Originally there were two aisles, and the nave had a groined ceiling, which was "richly ornamented". The whole roof and the arcades separating the aisles from the nave were lost as a result of the bomb damage. The roof of the tower has also been lost. Many of the windows contained stained glass, but now only fragments of glass remain. There was a ring of eight bells, cast in 1818 by William Dobson of Downham Market at a cost of £645 (equivalent to £40,000 in 2015). As a result of the fire in 1941, five of the bells fell from the tower and the other three were badly cracked. The clock, made by Roskell's of Derby, also fell to the ground. The three-manual pipe organ was also destroyed in the fire. It had been made by Gray and Davison in 1865, and improvements had been made to it by Rushworth and Dreaper in 1902.
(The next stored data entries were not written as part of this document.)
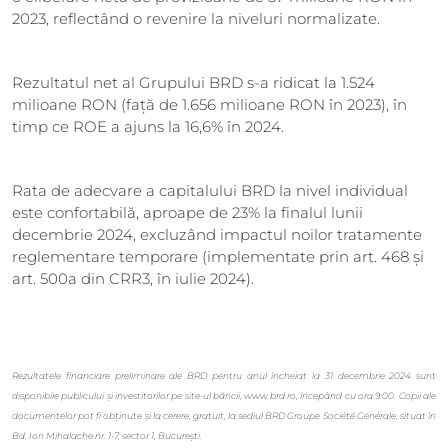
2023, reflectând o revenire la niveluri normalizate.
Rezultatul net al Grupului BRD s-a ridicat la 1.524
milioane RON (față de 1.656 milioane RON în 2023), în
timp ce ROE a ajuns la 16,6% în 2024.
Rata de adecvare a capitalului BRD la nivel individual
este confortabilă, aproape de 23% la finalul lunii
decembrie 2024, excluzând impactul noilor tratamente
reglementare temporare (implementate prin art. 468 și
art. 500a din CRR3, în iulie 2024).
Rezultatele financiare preliminare ale BRD pentru anul încheiat la 31 decembrie 2024 sunt
disponibile publicului și investitorilor pe site-ul băncii, www.brd.ro, începând cu ora 9:00. Copii ale
documentelor pot fi obținute și la cerere, gratuit, la sediul BRD Groupe Société Générale, situat în
Bd. Ion Mihalache nr. 1-7,
sector 1, București.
St Luke's is constructed in ashlar sandstone, and is in Perpendicular style. Its plan currently consists of a five-bay nave, a four-bay chancel with an apsidal end, and a west tower. There are porches in the angles between the tower and the nave, and between the nave and the chancel. The tower is in three stages, with polygonal buttresses at the corners. The bottom stage of the tower contains a west entrance. In the middle stage, on all sides, are three-light windows, a traceried frieze, and a clock face. In the top stage are four-light windows under ogival hood moulds. At the summit of the tower is a battlemented parapet, with flat-headed pinnacles at the corners. Within the tower is the surviving cast iron bell frame, made in 1828 by George Gilliband. This is considered to be the first metal bell frame to be made in the world. Along the sides of the nave are five three-light windows, separated by panelled buttresses that rise to crocketed pinnacles. The windows at the sides of the chancel also have three lights, and the east window has five lights. The chancel buttresses rise to octagonal finials with flat tops. Inside the church is a surviving brick chancel arch. Under the church is a crypt, which is not accessible to the general public. One of its windows has retained stained glass that depicts a liver bird.
The area around the church has never been used for burials, and was laid out as a garden in 1885. Originally it was enclosed by a solid wall, with doorways under pointed arches. This was replaced between 1829 and 1832 by John Foster, junior, by the current enclosure. This consists of cast iron railings on sandstone plinth walls, and cast iron gates between sandstone piers. Steps lead down on all sides to the surrounding streets. The gate piers are panelled, and have crocketed heads. The whole structure was designated as a Grade II* listed building on 14 March 1975. In the churchyard is the Irish Famine Memorial, sculpted by Aemonn O'Docherty, which has been erected to commemorate the Irishmen who died as a result of the Irish Famine in the middle of the 19th century. It was opened by the President of Ireland in 1998, and carries inscriptions in Gaelic and in English.